Der AStA der Uni Trier war über die politische Biografie ihres Mitarbeiters
überrascht. Um sich über die wahre Identität Babics zu informieren, hätte es
allerdings keines großen detektivischen Talents bedurft. Es hätte gereicht,
den Namen Safet Babic in eine beliebige Internet-Suchmaschine einzugeben.

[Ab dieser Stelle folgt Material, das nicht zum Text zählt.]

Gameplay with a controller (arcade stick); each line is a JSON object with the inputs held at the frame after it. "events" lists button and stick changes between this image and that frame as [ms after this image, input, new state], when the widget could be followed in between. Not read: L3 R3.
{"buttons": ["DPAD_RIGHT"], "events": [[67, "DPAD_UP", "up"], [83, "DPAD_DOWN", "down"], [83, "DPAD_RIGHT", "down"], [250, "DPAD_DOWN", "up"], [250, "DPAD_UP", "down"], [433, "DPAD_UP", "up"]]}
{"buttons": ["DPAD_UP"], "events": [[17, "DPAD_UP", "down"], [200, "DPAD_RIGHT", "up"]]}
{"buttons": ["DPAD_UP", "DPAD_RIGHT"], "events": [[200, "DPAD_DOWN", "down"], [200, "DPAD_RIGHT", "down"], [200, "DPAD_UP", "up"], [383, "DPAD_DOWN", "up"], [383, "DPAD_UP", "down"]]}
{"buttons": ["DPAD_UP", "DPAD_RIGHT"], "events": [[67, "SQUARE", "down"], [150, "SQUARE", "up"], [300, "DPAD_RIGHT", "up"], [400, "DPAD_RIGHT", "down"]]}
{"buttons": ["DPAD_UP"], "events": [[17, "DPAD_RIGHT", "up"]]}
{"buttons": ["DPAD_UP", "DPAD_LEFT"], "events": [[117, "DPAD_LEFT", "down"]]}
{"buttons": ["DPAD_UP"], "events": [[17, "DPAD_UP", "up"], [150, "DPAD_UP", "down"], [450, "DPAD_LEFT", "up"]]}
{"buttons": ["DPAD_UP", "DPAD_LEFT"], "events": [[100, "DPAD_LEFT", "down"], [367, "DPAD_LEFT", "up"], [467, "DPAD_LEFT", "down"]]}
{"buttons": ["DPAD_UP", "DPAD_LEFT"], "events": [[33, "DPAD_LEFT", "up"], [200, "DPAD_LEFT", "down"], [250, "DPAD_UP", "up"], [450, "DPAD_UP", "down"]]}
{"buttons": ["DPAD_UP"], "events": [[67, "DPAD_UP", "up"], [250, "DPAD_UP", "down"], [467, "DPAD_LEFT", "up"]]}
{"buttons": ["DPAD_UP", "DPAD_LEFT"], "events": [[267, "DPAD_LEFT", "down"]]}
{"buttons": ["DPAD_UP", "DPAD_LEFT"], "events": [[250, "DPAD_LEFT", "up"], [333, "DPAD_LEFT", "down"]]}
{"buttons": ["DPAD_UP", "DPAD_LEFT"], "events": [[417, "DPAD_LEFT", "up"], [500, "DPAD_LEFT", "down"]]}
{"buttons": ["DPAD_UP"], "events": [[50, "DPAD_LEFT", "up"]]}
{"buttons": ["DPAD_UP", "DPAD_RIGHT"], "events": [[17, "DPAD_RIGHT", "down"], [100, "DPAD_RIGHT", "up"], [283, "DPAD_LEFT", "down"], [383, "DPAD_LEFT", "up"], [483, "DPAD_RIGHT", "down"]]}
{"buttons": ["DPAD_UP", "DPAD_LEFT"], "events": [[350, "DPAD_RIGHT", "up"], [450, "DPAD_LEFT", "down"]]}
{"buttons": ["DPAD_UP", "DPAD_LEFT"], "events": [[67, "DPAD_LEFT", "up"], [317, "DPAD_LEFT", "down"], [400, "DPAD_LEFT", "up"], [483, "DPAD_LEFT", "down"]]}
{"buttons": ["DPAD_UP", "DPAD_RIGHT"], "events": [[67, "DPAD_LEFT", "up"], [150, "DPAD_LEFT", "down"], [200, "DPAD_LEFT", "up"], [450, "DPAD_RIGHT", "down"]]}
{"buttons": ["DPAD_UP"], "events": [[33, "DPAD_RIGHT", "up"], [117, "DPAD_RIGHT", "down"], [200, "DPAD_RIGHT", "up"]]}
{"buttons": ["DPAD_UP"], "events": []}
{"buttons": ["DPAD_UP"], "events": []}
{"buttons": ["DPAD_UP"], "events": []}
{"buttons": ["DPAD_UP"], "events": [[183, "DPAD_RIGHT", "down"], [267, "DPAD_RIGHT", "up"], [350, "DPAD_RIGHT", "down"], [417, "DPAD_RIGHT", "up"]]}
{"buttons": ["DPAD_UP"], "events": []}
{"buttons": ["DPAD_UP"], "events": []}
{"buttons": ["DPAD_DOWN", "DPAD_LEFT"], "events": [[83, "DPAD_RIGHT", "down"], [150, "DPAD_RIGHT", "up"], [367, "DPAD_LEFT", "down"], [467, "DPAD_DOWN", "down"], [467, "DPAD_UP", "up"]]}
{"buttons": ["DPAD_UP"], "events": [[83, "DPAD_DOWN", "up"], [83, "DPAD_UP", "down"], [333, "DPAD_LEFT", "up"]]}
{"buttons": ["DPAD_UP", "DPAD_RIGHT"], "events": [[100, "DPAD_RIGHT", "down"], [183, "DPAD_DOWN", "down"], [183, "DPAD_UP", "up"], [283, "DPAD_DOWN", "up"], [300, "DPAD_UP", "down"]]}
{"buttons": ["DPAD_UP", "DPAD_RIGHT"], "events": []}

Recht schnell wäre man auf mehrere von ihm geschriebene Artikel in dem NPD-Blatt
»Deutsche Stimme« und auf seine Referate über den Befreiungsnationalismus bei
der Deutschen Akademie gestoßen. Auf einer NPD-Demonstration hielt Babic als
»Bosnischer Befreiungsnationalist« eine Rede.
Der NHB behauptet nun, dass sich Babic nicht als U-Boot in den linken AStA
eingeschlichen, sondern immer deutlich gemacht hat, dass er sich als
Linksnationalist versteht. Seine linken Mitstreiter von ehedem sehen das natürlich
ganz anders. Der Öffentlichkeitsreferent des Trierer AStA Kai Osterholthoff
schrieb in einer Presseerklärung, dass Babic die nationalistischen Hintergründe
seiner Globalisierungs- und EU-Kritik ausgeklammert habe. Sascha Wälz von der
Sozialistischen Alternative Trier beschuldigt Babic, gezielt linke Strukturen
ausspioniert zu haben. Außerdem beteuern Mitglieder des Trierer AStA, dass
sich die Arbeit von Babic auf die Ankündigung von Veranstaltungsterminen
beschränkt habe und er keinerlei Einfluss auf inhaltliche Arbeit nehmen konnte.
Doch ausgerechnet der NHB bemerkt süffisant: »Die Ereignisse im Fall Babic
zeigen einmal mehr, dass die Auseinandersetzung mit den Themen Globalisierung und
Imperialismus im vermeintlich »sozialistischen« Spektrum, in diesem Falle
konkret Jusos und PDS, nur sehr oberflächlich stattfindet.
In der Tat ist es nicht das erste Mal, dass Rechte sich an Protesten von
Globalisierungskritikern beteiligen. Erst vor einer Woche marschierte bei einer
von Attac angemeldeten Demonstration gegen den drohenden Krieg in Irak eine
Gruppe von Neonazis mit. Auch die Mitarbeit von Rechten in linken ASten ist
nicht neu. Ende der 80er Jahre wurde bekannt, dass der schon damals bekannte
Neonazi Steffen Hupka im Umweltbereich des AStA der Detmolder Fachhochschule
mitarbeitete. Babic will sein politisches Engagement an der Trierer Universität
nicht aufgeben. Mit der angestrebten Kandidatur auf der Liste der
Jusohochschulgruppe wird es zwar jetzt nichts mehr. Doch der umtriebige Multifunktionär
hat prompt die »Freiheitliche Soziale Liste« gegründet, mit der er bei den
Wahlen Anfang Dezember einen Sitz im Studentenparlament erringen will. Bei der
geringen Wahlbeteiligung bei Stupa-Wahlen ist er nicht chancenlos. Die
Publicity um seine Person könnte Babic sogar noch Stimmengewinne bringen.